_Exercise prompt_
Filter the entries for the string "with". Copy each line that has it.

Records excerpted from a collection
━━━━━━━━

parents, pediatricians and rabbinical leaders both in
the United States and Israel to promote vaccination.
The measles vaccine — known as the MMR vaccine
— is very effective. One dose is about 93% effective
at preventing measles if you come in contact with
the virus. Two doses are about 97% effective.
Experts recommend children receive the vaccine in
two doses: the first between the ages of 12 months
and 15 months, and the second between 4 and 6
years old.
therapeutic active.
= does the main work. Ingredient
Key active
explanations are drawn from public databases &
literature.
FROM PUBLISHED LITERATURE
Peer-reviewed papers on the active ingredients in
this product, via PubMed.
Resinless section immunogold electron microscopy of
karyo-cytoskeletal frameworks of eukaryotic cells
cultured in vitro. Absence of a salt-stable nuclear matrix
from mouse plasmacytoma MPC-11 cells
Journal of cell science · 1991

━━━━━━━━

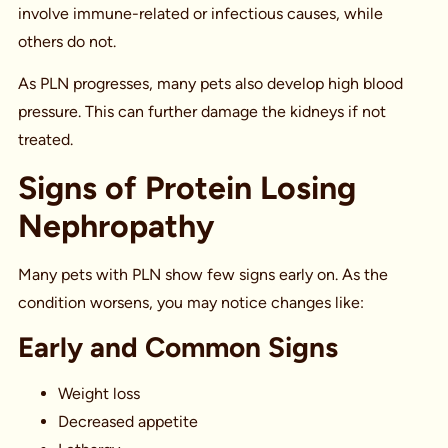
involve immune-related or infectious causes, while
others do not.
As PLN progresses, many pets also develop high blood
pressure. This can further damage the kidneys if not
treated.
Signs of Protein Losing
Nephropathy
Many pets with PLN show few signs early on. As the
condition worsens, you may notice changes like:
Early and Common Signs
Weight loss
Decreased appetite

━━━━━━━━

_Exercise response_
at preventing measles if you come in contact with
Many pets with PLN show few signs early on. As the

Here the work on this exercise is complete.